My near neighbor Dave Bonta invited me to share some poems from my forthcoming collection Native Species—my sixth book of poetry, due out from Michigan State University Press on January 1, 2019.
The major question that structures Native Species is whether we humans, at this point in the 21st century, are native to any place, when we consider how we change and desecrate our landscapes, radically impacting other species because of our burgeoning population, rampant consumerism, and advancing technology.
This is not to say that Native Species is a book of despair. On the contrary, I think I offer much hope, even celebration, for and of the natural world, sometimes using magically real moments of species-to-species interaction and transformation to suggest new ways of thinking about humanity’s place on earth.
Native Species can be ordered online through Michigan State University Press, on Amazon, or at Barnes & Noble. Or better yet, ask your local independent bookseller to order it! And please visit my website for more information about my other books.
Almanac of Faithful Negotiations
Here, at the edge of heaven,
I inhabit my absence.
On the first day, we find evidence of elk but not the elk themselves.
On the second, we see the charred and blackened sleeves fire leaves but not a single flame.
By the third day, the oldest trees have already ascended but the microbial mouths buried in the dirt remain.
After four days, our minds flood with rivers and creeks, and we find it hard to speak, except in mud and stone.
On the fifth, ravens decorate a white-oak snag, croaking in the voices of our drunk uncles, reminding us whose house we live in.
Six days gone, a fisher stands on hind legs, stares across the meadow’s expanse, dares us to approach the porcupine-corpse, muzzle red with the body’s sugar.
When the last day comes, only minutes before dawn, susurration of wind, stars moving back into the invisible, all of us wondering when we will join them.
Returning to Earth
…trust in the light that shines through earthly forms.
At the bottom of an abandoned well
dug more than a century ago
the moon rises from the center
of the earth, a crust of ice
forming around its edges.
The stand of larch outside
our bedroom window
sways, golden needles
stirring the air
underneath its boughs.
I open the window to hear
the river sailing away, riding
the stone boat of the basin
carved by spring floods.
Beyond the faint light
of a candle, your voice asks
if we might touch and remember
how our children were made,
how the bodies of our parents
were returned to earth.
I want our children’s hands
to hold the river, to watch it spill
through their fingers, back to a source
older than our names
Beneath a waxing moon
we’ve witnessed animals
dragging their dead into the light.
Tonight we imagine some
suckling their young
who are born blind
in these coldest months.
Soon the river will freeze,
and come morning we’ll break
the ice in the well
so we may drink.
In dark’s shelter I place the words
of a prayer upon your tongue.
You are gracious, saying
the prayer back
into my waiting mouth.
You can play a shoestring if you’re sincere.
Where the beak of a pileated opened a row
of holes down the length of a snag
wind blows across each notch,
angles of breathing, like Saint Coltrane
unfastening pearl and brass, exhalation
rushing through the neck of a saxophone,
bending into the sound that envelops
anyone with ears to hear.

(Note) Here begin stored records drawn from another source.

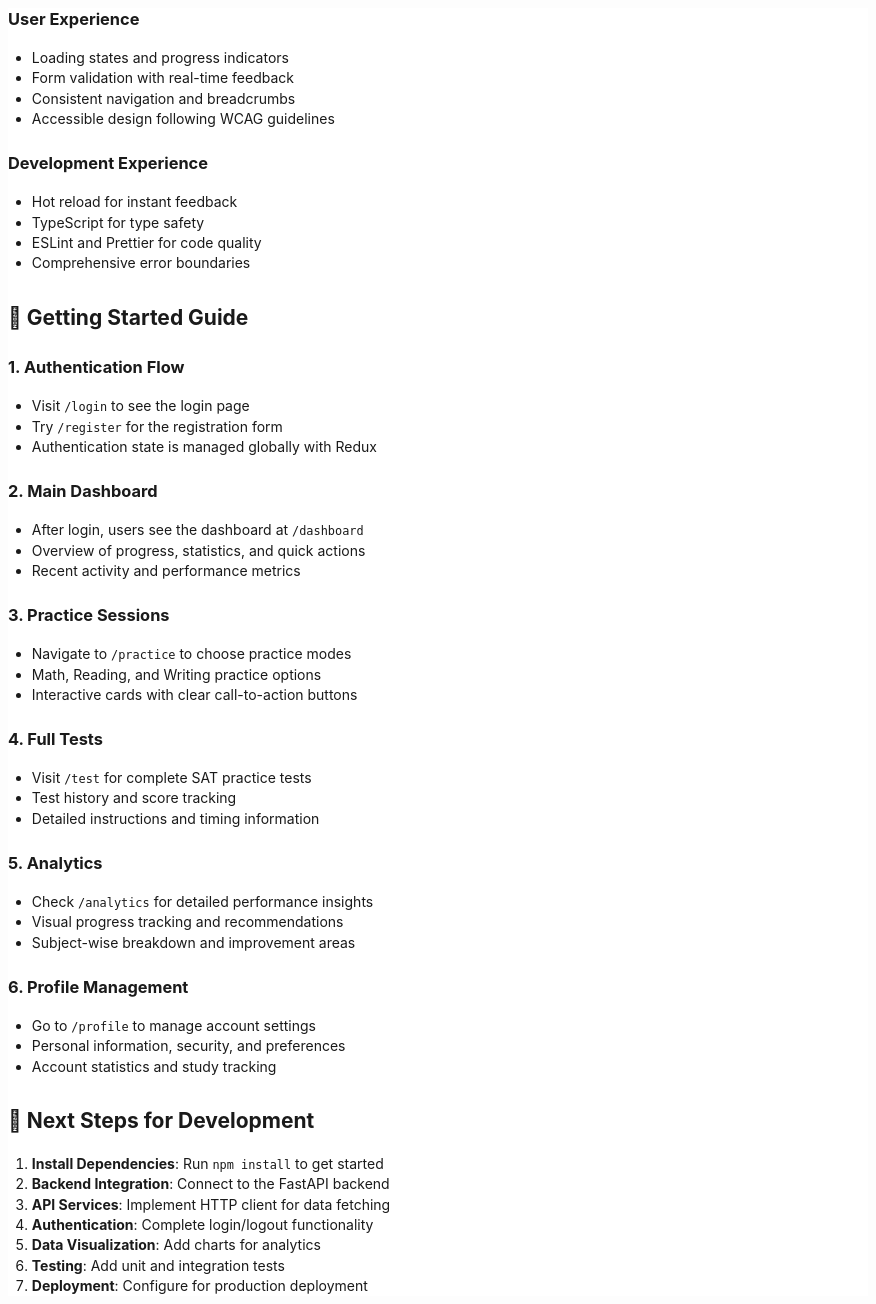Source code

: ### User Experience
- Loading states and progress indicators
- Form validation with real-time feedback
- Consistent navigation and breadcrumbs
- Accessible design following WCAG guidelines

### Development Experience
- Hot reload for instant feedback
- TypeScript for type safety
- ESLint and Prettier for code quality
- Comprehensive error boundaries

## 🚦 Getting Started Guide

### 1. Authentication Flow
- Visit `/login` to see the login page
- Try `/register` for the registration form
- Authentication state is managed globally with Redux

### 2. Main Dashboard
- After login, users see the dashboard at `/dashboard`
- Overview of progress, statistics, and quick actions
- Recent activity and performance metrics

### 3. Practice Sessions
- Navigate to `/practice` to choose practice modes
- Math, Reading, and Writing practice options
- Interactive cards with clear call-to-action buttons

### 4. Full Tests
- Visit `/test` for complete SAT practice tests
- Test history and score tracking
- Detailed instructions and timing information

### 5. Analytics
- Check `/analytics` for detailed performance insights
- Visual progress tracking and recommendations
- Subject-wise breakdown and improvement areas

### 6. Profile Management
- Go to `/profile` to manage account settings
- Personal information, security, and preferences
- Account statistics and study tracking

## 🎯 Next Steps for Development

1. **Install Dependencies**: Run `npm install` to get started
2. **Backend Integration**: Connect to the FastAPI backend
3. **API Services**: Implement HTTP client for data fetching
4. **Authentication**: Complete login/logout functionality
5. **Data Visualization**: Add charts for analytics
6. **Testing**: Add unit and integration tests
7. **Deployment**: Configure for production deployment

I’ve started to chant
a love supreme, although I’m alone,
more than four miles into the crease,
trying to pick up the rhythm, how each
lungful glides through hemlock needles,
kestrel slipping out onto the updraft,
with one wing-beat shifting the air
ever so slightly. And yet another woodpecker
drilling the side of a dying tree, a northern
flicker that stays just out of sight, laying down
a percussive line. I feel foolish for saying this,
but it’s like being reborn, a syncopation
that can call down rain, make the bud of a shadbush
unfurl, unwrap the slow, honest tongues
of beaver, and stamp a moose’s enormous
hind-quarter like a bass, all the others silenced,
fingers of that long-dead saint scaling gut-strings,
before a Blackburnian warbler joins in with its thin,
plaintive notes, and a goddamned bluebird,
which should seem trivial but is not, breast puffed,
raising its head toward a God that surrounds us,
who opens our stupid mouths and commands us
to play whatever instrument we’ve got.
2 Replies to “Three Poems from Native Species”
Love these. Thanks for sharing.
Thanks so much, Luisa! I love your poems and am amazed at your creativity and productivity. You inspire so many of us!!